## Fragmento proporcionado
::::::::

Algo similar sucede coartando el derecho a la libertad de asociación de los trabajadores de Honda, Gunderson, PKC Arneses y Accesorios, Teksid, Pytco y de muchas empresas más.
Algo muy grave está ocurriendo en las relaciones entre algunas empresas y sus sindicatos y en la política laboral del gobierno actual, sin que se perciba, al menos en público, que se está en los terrenos de una aguda crisis.
El caso es que la actual autoridad laboral se mantiene en la idea fija y reaccionaria de que en México ya se han superado las huelgas o, lo que es lo mismo, se ha suprimido para siempre la lucha entre las clases.

::::::::

## Entradas de datos guardadas
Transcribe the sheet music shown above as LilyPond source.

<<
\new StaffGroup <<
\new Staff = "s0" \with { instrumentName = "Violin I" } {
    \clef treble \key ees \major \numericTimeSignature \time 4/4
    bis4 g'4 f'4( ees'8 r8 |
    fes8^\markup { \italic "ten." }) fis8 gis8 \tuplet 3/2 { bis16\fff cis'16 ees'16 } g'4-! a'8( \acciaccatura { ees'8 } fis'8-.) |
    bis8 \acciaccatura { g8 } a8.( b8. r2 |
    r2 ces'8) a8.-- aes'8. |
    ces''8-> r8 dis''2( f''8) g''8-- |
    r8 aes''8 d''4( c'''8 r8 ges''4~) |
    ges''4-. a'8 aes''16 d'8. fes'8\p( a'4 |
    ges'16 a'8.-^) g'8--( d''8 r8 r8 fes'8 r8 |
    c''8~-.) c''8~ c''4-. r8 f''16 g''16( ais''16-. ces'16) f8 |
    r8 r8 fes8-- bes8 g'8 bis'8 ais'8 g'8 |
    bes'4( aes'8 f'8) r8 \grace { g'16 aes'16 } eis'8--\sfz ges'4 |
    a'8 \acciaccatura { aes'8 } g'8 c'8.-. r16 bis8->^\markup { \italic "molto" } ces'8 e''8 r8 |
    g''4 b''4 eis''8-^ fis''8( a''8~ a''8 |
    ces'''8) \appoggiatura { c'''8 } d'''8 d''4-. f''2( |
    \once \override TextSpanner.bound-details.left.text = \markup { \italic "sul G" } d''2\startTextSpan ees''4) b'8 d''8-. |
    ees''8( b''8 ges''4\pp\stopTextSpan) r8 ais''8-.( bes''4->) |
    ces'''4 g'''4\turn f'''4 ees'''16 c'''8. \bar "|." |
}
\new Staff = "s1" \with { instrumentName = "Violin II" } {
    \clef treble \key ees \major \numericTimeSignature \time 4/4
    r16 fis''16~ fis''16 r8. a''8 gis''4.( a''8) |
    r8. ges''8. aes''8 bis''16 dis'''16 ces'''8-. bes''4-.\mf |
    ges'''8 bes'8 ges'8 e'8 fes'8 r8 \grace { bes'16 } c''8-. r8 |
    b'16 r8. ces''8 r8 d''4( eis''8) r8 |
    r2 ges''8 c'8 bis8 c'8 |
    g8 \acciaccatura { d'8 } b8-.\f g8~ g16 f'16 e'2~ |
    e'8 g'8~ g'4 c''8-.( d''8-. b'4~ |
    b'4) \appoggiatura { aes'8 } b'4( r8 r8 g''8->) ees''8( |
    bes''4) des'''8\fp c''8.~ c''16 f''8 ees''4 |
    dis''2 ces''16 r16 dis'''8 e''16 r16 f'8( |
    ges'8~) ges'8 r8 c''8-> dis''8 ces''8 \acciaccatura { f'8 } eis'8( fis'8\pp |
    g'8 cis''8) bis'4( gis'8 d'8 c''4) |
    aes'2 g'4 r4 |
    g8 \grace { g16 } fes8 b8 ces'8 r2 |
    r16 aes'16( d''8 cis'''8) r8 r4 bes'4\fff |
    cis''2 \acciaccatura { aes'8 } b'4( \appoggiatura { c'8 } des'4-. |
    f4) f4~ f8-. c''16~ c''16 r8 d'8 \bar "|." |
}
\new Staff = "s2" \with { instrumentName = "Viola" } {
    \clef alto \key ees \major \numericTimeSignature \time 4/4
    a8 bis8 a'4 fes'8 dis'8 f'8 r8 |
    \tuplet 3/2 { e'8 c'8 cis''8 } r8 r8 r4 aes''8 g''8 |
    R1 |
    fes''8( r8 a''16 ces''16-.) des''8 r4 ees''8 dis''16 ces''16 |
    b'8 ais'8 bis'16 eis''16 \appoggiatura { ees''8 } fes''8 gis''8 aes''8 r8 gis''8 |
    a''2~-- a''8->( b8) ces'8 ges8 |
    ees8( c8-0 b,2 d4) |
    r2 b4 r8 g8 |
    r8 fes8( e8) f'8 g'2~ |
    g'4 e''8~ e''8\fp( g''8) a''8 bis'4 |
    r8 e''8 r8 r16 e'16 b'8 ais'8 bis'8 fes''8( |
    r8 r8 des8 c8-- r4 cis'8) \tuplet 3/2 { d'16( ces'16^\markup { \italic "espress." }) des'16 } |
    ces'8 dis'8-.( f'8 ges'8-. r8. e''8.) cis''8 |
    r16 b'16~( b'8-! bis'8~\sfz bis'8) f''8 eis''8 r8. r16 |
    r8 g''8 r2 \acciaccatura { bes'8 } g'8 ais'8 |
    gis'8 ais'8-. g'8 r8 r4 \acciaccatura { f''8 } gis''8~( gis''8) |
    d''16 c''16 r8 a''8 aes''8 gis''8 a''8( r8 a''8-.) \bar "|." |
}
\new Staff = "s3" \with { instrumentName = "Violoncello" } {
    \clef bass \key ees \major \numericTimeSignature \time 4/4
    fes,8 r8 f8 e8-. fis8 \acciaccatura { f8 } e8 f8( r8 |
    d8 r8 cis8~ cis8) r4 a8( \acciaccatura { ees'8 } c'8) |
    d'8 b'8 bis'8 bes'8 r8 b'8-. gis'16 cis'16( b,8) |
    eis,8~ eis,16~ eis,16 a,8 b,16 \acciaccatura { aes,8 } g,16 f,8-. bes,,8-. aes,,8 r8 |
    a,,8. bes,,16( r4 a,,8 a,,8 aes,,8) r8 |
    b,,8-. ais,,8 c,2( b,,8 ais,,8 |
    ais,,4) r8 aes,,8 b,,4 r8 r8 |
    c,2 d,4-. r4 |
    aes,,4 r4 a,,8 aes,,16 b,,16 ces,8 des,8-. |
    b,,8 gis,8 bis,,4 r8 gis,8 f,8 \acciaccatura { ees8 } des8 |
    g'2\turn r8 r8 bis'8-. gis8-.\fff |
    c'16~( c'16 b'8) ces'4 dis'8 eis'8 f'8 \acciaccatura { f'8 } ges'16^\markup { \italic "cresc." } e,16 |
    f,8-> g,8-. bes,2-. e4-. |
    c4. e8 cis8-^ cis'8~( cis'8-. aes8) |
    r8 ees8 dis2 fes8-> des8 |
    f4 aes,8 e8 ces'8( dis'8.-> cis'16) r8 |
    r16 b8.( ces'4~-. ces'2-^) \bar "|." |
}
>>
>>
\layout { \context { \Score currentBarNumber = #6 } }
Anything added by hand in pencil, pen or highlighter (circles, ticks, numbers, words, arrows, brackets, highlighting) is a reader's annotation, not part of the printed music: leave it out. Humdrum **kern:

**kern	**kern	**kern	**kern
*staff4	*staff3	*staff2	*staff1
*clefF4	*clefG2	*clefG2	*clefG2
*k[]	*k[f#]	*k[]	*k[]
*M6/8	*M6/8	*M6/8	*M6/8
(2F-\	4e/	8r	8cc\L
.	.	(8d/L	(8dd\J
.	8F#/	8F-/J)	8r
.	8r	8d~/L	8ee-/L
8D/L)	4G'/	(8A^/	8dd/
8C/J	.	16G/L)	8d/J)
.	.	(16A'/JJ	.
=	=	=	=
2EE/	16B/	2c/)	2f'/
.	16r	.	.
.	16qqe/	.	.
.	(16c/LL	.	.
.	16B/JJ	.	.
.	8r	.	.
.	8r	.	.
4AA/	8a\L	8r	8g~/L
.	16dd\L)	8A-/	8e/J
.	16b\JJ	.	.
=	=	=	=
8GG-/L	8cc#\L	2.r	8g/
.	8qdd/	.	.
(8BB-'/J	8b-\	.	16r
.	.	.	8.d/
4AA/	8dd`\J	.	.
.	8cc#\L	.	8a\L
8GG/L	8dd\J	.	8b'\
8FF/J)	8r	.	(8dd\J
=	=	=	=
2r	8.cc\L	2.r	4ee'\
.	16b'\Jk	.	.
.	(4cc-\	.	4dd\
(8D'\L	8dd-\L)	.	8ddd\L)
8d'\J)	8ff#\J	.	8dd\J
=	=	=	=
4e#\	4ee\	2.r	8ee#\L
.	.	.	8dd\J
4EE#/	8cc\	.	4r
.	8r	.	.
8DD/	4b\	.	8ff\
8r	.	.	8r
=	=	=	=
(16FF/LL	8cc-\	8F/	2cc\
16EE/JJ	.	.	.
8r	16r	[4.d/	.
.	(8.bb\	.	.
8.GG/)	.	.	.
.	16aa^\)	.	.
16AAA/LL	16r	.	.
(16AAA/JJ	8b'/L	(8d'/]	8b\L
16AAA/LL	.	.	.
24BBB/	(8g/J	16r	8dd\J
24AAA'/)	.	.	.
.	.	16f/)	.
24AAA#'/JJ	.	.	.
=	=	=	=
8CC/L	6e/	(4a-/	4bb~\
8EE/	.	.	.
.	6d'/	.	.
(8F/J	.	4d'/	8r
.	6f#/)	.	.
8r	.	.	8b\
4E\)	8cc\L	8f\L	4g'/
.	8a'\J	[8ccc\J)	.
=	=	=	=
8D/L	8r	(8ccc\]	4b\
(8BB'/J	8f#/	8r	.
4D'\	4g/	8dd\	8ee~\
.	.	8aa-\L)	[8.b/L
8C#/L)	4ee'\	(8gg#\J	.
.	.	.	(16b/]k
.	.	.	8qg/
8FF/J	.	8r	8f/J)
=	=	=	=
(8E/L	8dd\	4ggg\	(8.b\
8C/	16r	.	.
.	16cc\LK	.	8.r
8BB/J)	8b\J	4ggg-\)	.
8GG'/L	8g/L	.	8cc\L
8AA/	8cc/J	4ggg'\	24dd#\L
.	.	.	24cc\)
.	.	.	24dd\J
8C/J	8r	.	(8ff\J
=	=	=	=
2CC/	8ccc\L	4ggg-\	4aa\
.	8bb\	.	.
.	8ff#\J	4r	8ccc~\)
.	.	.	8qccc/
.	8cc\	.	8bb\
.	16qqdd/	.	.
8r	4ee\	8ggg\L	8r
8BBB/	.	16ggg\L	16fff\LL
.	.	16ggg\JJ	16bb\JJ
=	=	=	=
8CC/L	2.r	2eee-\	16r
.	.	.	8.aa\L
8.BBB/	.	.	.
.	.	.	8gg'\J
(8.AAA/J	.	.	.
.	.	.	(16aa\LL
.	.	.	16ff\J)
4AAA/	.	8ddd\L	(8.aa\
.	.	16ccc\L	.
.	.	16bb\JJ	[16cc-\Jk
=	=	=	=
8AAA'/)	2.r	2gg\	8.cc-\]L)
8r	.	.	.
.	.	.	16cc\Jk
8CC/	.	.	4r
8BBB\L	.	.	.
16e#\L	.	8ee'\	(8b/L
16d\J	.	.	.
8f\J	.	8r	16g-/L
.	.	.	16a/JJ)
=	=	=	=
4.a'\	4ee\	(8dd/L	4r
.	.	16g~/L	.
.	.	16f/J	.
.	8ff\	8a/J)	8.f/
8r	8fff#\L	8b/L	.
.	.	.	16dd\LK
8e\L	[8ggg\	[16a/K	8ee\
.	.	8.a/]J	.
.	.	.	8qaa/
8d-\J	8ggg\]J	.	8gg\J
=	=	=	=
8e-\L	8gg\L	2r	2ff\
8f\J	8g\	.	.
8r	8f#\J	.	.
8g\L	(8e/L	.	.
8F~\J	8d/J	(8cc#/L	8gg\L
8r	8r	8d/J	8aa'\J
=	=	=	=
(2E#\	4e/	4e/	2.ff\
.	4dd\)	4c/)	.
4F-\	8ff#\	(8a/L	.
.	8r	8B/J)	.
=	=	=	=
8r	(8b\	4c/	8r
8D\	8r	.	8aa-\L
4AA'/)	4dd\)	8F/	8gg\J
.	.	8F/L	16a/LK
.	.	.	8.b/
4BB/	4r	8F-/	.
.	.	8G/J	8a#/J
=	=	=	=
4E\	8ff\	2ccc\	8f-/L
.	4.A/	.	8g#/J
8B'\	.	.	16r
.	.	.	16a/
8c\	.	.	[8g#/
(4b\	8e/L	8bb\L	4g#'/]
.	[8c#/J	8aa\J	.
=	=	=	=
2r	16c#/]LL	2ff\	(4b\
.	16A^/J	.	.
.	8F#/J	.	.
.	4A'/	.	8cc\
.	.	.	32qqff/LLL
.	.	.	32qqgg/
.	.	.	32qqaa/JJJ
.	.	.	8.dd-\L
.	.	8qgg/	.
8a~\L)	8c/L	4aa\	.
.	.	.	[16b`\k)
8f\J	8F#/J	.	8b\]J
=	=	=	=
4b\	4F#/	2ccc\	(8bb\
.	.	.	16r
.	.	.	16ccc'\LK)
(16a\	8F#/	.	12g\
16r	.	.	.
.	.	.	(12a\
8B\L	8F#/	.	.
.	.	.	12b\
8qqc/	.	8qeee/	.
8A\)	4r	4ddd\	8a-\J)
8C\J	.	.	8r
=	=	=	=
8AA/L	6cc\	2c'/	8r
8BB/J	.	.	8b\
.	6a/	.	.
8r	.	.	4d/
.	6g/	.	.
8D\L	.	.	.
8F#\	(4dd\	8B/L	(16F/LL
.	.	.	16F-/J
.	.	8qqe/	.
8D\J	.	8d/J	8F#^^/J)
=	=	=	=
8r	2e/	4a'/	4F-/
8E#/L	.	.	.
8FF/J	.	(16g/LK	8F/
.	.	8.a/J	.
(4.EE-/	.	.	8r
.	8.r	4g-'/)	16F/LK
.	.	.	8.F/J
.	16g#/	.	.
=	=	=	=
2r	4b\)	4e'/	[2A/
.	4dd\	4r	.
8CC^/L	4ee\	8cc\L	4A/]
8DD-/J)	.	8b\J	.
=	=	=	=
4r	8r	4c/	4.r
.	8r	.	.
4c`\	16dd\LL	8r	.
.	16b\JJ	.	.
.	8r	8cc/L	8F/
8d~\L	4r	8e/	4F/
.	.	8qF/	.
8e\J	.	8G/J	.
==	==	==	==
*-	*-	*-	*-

::::::::

## Consigna 1
Enumera todas las empresas que se mencionan por su nombre en el fragmento sobre la política laboral en México.
## Consigna 2
Continúa el fragmento sobre la política laboral en México a partir de su última oración.

## Respuesta 1
Honda, Gunderson, PKC Arneses y Accesorios, Teksid y Pytco.

## Respuesta 2
Una de las más graves expresiones de esta conducta es cuando la autoridad laboral niega la vigencia del derecho constitucional a la huelga, que no sólo es de México sino una garantía universal, plasmada incluso en el Convenio 87 de la Organización Internacional del Trabajo (OIT) sobre la libertad sindical, que el gobierno mexicano tiene firmado hace más de 60 años.
Un ejemplo es la huelga anulada en el prestigiado Centro de Investigación en Alimentación y Desarrollo (CIAD), de Hermosillo, Sonora, y sus extensiones en diversas partes del país, del cual hizo amplia referencia el abogado Arturo Alcalde Justiniani en estas páginas de La Jornada, el sábado 5 de marzo.